Le piccole luci della biodiversità
Salvare le lucciole significa proteggere gli habitat nei quali vivono, contrastare l’inquinamento luminoso e chimico e preservare gli ambienti naturali
«Lucciole spente,
lettere nel cassetto,
notte profonda.»
Tre versi soltanto, ma capaci di aprire una riflessione che va ben oltre la dimensione poetica. Questo senryū, nella sua apparente semplicità, può essere letto come una piccola elegia dedicata a una natura che lentamente scompare e che rischiamo, un giorno, di ritrovare soltanto nei ricordi.
L’immagine iniziale, «Lucciole spente», colpisce per la sua immediatezza. La lucciola è una creatura fragile e discreta, ma anche un piccolo segnale della vitalità di un ambiente. La sua scomparsa non significa soltanto perdere un insetto: significa assistere all’impoverimento di un intero ecosistema.
Non è casuale che proprio alle lucciole abbia pensato Pier Paolo Pasolini. Nel celebre articolo pubblicato sul Corriere della Sera nel 1975, poi conosciuto come L’articolo delle lucciole, la loro scomparsa diventava il simbolo di una trasformazione profonda dell’Italia. Pasolini vedeva nel venir meno di quelle piccole luci non soltanto un fenomeno legato all’inquinamento, ma anche il segnale della fine di un mondo contadino e dell’avvento di una società sempre più dominata dal consumismo.
È proprio qui che il senryū sembra incontrare la riflessione pasoliniana.
«Lucciole spente» non indica soltanto una notte privata della sua luce: è l’immagine di un mondo che perde i propri segnali vitali. E le «lettere nel cassetto» sembrano rappresentare la memoria di ciò che abbiamo conosciuto e che rischiamo di non poter più vedere: prati pieni di vita, api tra i fiori, siepi, alberi, acque pulite, notti illuminate soltanto dai piccoli bagliori degli insetti.
Il cassetto diventa così una sorta di archivio della biodiversità perduta.
La riflessione ecologica nasce quasi naturalmente da queste immagini. Salvare le lucciole significa proteggere gli habitat nei quali vivono, contrastare l’inquinamento luminoso e chimico e preservare gli ambienti naturali. E salvare le api significa difendere gli impollinatori, i fiori, le coltivazioni e quella complessa rete della biodiversità dalla quale dipende anche la nostra vita.

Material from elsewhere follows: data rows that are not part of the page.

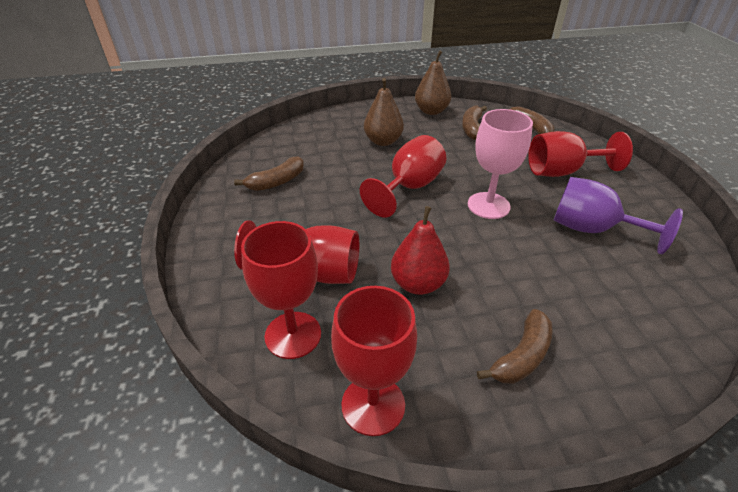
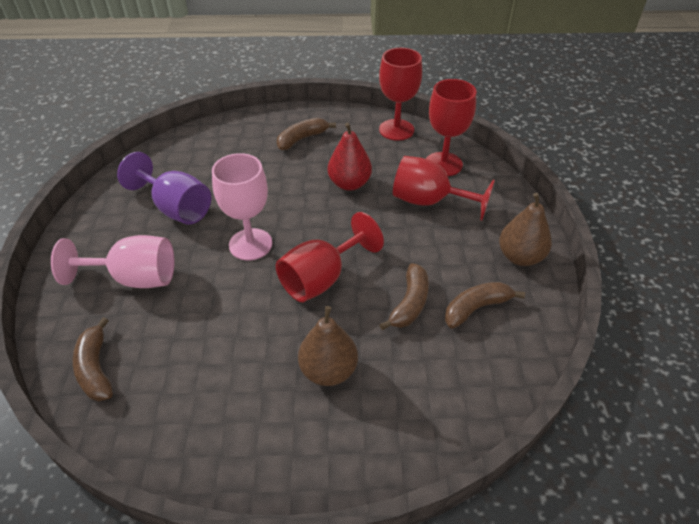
camera: 170 degrees left, 5 degrees up
(431, 111) = (219, 448): brown pear -> brown pear (520, 257)
(472, 128) = (181, 384): brown banana -> brown banana (409, 303)
(562, 172) = (135, 278): red goblet -> pink goblet

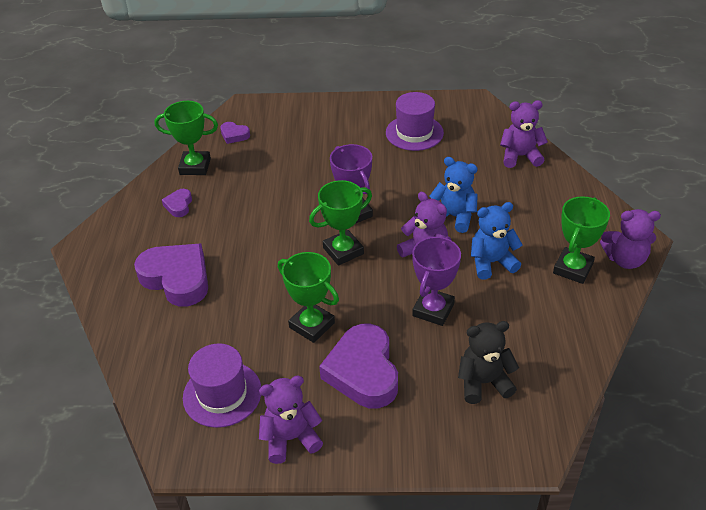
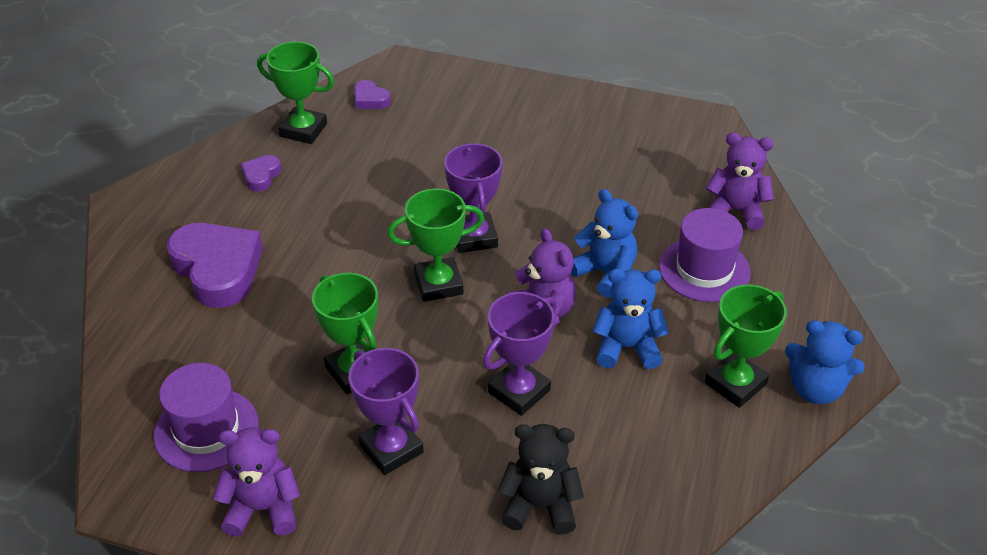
camera: 15 degrees right, 0 degrees up
(363, 372) = (391, 448): purple heart -> purple trophy
(414, 133) = (605, 146): purple hat -> purple hat (704, 269)
(625, 259) = (815, 389): purple teddy bear -> blue teddy bear

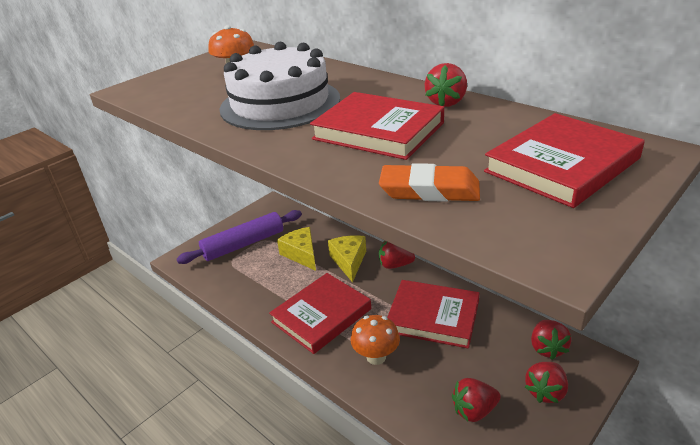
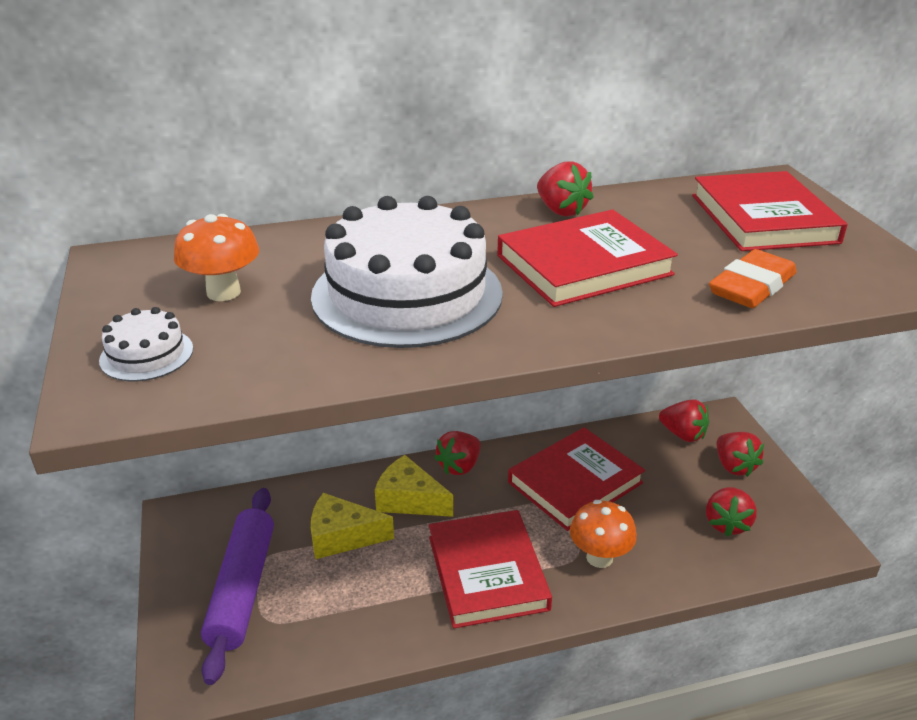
camera: 60 degrees left, 0 degrees up
(170, 81) = (146, 354): none -> white cake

L’ultimo verso, «notte profonda», assume allora un valore particolarmente intenso. È il buio di una natura impoverita, ma anche il buio di una memoria che rischia di sostituirsi all’esperienza. Potremmo arrivare a conservare fotografie e racconti di prati pieni di insetti, mentre le nuove generazioni conoscerebbero le lucciole soltanto attraverso le parole di chi le ha viste.
Eppure il senryū non pronuncia una condanna definitiva. La sua forza sta proprio nella sospensione. La notte può ancora essere attraversata da una luce. Le lucciole possono tornare. Le api possono continuare a ronzare tra i fiori.
Per questo questi tre versi possono essere letti anche come un invito alla responsabilità: non lasciare che le piccole luci della biodiversità si spengano.
Pasolini vedeva nella scomparsa delle lucciole il segno di una trasformazione profonda della società italiana. Oggi quella stessa immagine può assumere una nuova urgenza ecologica: proteggere le lucciole, le api e gli altri piccoli esseri viventi significa difendere non soltanto la natura, ma anche la memoria e la qualità del mondo che consegneremo a chi verrà dopo di noi.
Perché una notte senza lucciole non sarebbe semplicemente più buia.
Sarebbe una notte nella quale anche una parte della nostra vita avrebbe smesso di brillare.